I started running Kubernetes in production in early 2022. At the time, I'd done the tutorials, understood the concepts, and felt reasonably prepared. Then production happened.

Three years later, here are the things I actually learned from running it — not the things you read in the official documentation, but the things you discover at 2am when something stops working in a way you didn't know was possible.

Resource Limits Are Not Optional

The first major incident I had was a runaway process in one container that consumed all available CPU on a node, causing unrelated pods to start failing. Kubernetes doesn't enforce resource limits unless you set them. If you don't set CPU and memory limits on every container, one misbehaving workload can destabilise everything running on that node.

Setting limits feels pedantic when you're moving fast. It's not pedantic — it's load isolation. Set limits on everything. Use LimitRange objects to enforce defaults at the namespace level so newly deployed workloads can't accidentally be unlimited.

Networking Is Where Things Get Weird

DNS within a Kubernetes cluster seems simple until it doesn't work. I've spent hours debugging pods that couldn't resolve service names, external DNS not working correctly, network policies blocking traffic I expected to be allowed. The Kubernetes networking model is powerful and flexible, which is another way of saying it has a lot of configuration surface area that can be wrong.

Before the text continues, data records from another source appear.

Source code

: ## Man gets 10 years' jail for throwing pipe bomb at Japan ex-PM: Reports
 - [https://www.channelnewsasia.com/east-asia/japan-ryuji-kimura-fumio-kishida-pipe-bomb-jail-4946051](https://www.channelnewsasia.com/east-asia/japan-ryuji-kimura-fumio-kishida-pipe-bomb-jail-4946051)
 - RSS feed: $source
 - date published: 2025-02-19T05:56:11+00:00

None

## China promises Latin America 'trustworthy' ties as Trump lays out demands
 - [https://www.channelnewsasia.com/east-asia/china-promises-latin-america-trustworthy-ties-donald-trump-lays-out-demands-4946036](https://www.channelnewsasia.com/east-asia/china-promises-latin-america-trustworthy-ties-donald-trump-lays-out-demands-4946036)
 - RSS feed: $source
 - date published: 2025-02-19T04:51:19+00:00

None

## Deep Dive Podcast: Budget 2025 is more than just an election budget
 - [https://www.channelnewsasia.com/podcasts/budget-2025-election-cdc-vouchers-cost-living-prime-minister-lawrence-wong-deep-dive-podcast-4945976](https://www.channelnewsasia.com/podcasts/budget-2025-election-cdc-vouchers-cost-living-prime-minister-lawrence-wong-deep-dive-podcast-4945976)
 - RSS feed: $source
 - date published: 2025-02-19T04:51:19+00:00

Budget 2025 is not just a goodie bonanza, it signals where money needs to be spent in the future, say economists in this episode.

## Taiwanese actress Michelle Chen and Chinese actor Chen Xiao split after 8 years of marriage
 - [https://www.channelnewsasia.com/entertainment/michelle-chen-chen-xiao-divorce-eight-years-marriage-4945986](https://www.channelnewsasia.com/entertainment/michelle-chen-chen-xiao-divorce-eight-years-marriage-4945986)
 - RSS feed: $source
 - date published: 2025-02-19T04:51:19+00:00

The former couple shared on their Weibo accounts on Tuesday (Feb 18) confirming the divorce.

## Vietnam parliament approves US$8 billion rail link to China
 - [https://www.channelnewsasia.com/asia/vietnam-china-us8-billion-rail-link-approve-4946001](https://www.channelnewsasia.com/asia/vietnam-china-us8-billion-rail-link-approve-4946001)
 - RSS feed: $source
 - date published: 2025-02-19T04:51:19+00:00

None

What saved me: learning to use kubectl exec to drop into a pod and run nslookup and curl directly. Being able to test connectivity from inside the cluster, not just from outside it, cuts debugging time dramatically.

RBAC Will Bite You When You Least Expect It

RBAC permissions in Kubernetes are additive and not immediately obvious from any single place. I've had deployments fail in production because a service account was missing a specific permission that hadn't been needed in the staging environment (different namespace, different setup). Auditing what your service accounts can actually do — not what you think they can do — is worth doing periodically.

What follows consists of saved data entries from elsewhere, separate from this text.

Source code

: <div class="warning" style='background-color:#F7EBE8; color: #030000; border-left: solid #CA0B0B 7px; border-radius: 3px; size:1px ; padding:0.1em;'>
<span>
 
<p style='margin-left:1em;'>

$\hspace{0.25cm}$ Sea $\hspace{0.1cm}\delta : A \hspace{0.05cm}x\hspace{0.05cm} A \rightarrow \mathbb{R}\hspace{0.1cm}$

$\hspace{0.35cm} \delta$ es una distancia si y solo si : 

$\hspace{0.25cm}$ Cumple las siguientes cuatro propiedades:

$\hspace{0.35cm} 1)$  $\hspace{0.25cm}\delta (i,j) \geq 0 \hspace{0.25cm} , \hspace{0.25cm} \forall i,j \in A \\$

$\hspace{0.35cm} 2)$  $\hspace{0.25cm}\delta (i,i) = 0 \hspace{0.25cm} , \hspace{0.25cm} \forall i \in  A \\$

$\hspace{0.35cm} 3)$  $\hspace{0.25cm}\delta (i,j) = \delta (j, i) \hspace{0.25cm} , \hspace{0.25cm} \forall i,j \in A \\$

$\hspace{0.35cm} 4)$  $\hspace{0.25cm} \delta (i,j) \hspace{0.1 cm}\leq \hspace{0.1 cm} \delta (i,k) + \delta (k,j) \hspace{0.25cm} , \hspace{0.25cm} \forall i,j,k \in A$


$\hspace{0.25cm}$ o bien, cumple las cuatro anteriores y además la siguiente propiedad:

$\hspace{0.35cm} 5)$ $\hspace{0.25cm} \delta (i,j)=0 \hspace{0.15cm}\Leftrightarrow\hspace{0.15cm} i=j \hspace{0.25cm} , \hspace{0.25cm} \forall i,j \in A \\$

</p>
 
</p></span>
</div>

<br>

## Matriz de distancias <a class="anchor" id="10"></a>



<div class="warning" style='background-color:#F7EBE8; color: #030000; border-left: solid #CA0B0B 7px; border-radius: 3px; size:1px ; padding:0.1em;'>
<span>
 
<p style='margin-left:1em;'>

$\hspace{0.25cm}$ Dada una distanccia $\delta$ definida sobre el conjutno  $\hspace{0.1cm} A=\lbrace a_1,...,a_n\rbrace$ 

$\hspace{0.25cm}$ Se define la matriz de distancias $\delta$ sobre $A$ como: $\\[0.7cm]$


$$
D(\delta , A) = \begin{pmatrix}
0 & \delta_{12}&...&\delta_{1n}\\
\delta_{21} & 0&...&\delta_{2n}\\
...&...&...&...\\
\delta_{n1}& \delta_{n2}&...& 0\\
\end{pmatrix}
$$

The Monitoring That Actually Matters

The standard advice is "set up Prometheus and Grafana." That's correct but incomplete. What you actually need to watch that people don't tell you: node pressure events (disk pressure, memory pressure before pods start getting evicted), pending pods (pods that can't be scheduled because nodes are full), and OOMKilled events (containers being killed because they exceeded their memory limit — this is usually silent in the logs unless you're watching for it).

Upgrades Are Harder Than Setup

The Kubernetes upgrade process for managed clusters (EKS, GKE, AKS) has gotten better, but it's still not "click a button, wait five minutes." API deprecations across minor versions catch you by surprise. The node upgrade process requires draining pods and managing PodDisruptionBudgets carefully. I now plan a half-day for every minor version upgrade and have never finished significantly faster than that.

The Honest Summary

Kubernetes is worth learning and running when you actually need what it offers. But go in expecting operational complexity, invest in your monitoring from day one, and treat resource limits and RBAC as core configuration rather than nice-to-haves. The platform rewards careful operation.